Biblioteca Comunale di Montepulciano

Biblioteca Archivio Piero Calamandrei

Un incontro sull'Amministrazione dei Beni Culturali a Roma

Pubblicato in:

L'Associazione Bianchi Bandinelli di Roma ha organizzato un importante incontro sulle recenti riforme dell'amministrazione dei Beni Culturali. Come si vedrà dalla sintesi, redatta dalla nostra Presidente Silvia Calamandrei, è grande la preoccupazione tra i tecnici del Ministero per i Beni e le Attività Culturali (MIBAC) per una rifomra che sembra ispirata più ad una logica di risparmio che di valorizzazione: da cittadino che lavora nel settore, aggiungo che la mia preoccupazione politica è ancora maggiore, perchè lo spostamento d'interesse "a monte" sembra essere dal bene culturale visto come strumento dl senso civico e della democrazia, alla mera preoccupazione di ricavo economico.

Per approfondimenti:   http://www.bianchibandinelli.it/2015/ 

(Duccio Pasqui)

Un Convegno sull'amministrazione dei beni culturali dell'Associazione Bianchi Bandinelli

16 novembre 2015-Roma Sant'Ivo alla Sapienza

 

Dalla densa relazione di Vittorio Emiliani di analisi della recente riforma Franceschini sono emersi dati preoccupanti sulla progressiva riduzione delle risorse (-14% dal 2010 al 2014) e del personale.  Puntare sulla valorizzazione a scapito della tutela, sulle punte museali anziché sul territorio rischia di indurre guasti irreversibili.

Claudio Leombroni  si è soffermato sulla relazione tra il nucleo forte di biblioteche statali e le biblioteche degli enti locali: negli anni Ottanta il protocollo d'intesa Stato regioni aveva ancorato al territorio lo SBN (sistema o servizio bibliotecario nazionale) con un modello policentrico. Tuttavia le burocrazie statali e regionali hanno soffocato questa articolazione diffusa . I bibliotecari da uomini di studio sono divenuti impiegati nel 1923 con la riorganizzazione fascista; ma nella istituzione del Mibac sono scomparsi riassorbiti dalle biblioteche, definite organi periferici del Ministero.

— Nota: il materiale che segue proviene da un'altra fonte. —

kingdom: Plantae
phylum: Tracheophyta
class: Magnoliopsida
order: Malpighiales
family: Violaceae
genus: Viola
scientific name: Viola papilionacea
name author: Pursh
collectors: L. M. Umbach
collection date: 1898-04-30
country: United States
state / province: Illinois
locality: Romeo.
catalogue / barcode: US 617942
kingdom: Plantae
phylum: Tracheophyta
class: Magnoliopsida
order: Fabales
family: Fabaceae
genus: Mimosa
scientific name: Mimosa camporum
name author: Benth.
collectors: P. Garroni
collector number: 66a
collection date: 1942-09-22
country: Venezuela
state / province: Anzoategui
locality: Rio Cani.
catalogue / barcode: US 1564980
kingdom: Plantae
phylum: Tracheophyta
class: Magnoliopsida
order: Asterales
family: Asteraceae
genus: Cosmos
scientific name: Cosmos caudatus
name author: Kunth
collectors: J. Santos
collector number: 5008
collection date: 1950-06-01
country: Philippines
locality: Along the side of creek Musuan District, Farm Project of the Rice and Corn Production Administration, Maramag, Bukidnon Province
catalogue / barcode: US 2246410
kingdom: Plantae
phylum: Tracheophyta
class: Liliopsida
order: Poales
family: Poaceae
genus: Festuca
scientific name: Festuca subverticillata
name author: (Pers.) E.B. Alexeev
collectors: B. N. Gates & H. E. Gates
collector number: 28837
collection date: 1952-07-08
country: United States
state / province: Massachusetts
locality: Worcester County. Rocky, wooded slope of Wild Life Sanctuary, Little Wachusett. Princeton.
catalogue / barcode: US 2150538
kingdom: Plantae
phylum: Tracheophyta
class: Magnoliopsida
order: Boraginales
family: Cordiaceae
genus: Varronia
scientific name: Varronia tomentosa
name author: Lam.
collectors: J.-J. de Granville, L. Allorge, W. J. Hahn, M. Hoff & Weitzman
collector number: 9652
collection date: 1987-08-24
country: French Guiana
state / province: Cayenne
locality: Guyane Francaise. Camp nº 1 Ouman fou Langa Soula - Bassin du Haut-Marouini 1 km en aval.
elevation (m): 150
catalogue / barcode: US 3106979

Si sta attualmente tornando al centralismo togliendo competenze alla Regioni, senza che queste reagiscano più di tanto; la scomparsa delle province complica ulteriormente la situazione.

Mariella Guercio ha intitolato la sua relazione sugli archivi "A che punto è la notte?"

e ha sottolineato la fatica crescente di essere archivisti e di difendere il proprio ruolo. Sembra ormai dimenticato che la tutela del patrimonio richiede una dirigenza autorevole con titoli adeguati: le carriere nel Mibac sono più legate all'anzianità che ai titoli.

Siamo di fronte ad una riforma incompiuta ed improvvisata, fatta sulla carta, di cui però sono da temere i passi ulteriori oltre che i guasti che può produrre. I beni librari, non avendo rilievo turistico o economico, vengono completamente trascurati. Si punta agli accorpamenti ignorando specificità e competenze, dimenticando che gli archivi di Stato non possono essere accorpati. Per gli archivi correnti il tema degli archivi digitali che diverranno obbligatori nel 2016 non è risolto, così come l'ipotesi di abbassamento a 30 anni del termine per il versamento agli archivi di stato complica una situazione di ritardi già emergenziali.

Maria Vittoria Marini Chiarelli sulle sovrintendenze (relative al settore artistico e ambientale) e i musei ha ricordato come la combinazione valorizzazione e tutela consentisse di mantenere un relativo equilibrio. Ora si spezza il legame col territorio e tramonta il concetto di museo diffuso, considerato un residuato anni settanta e si punta sui poli museali declassando le sovrintendenze, che si svuoteranno sempre più di competenze.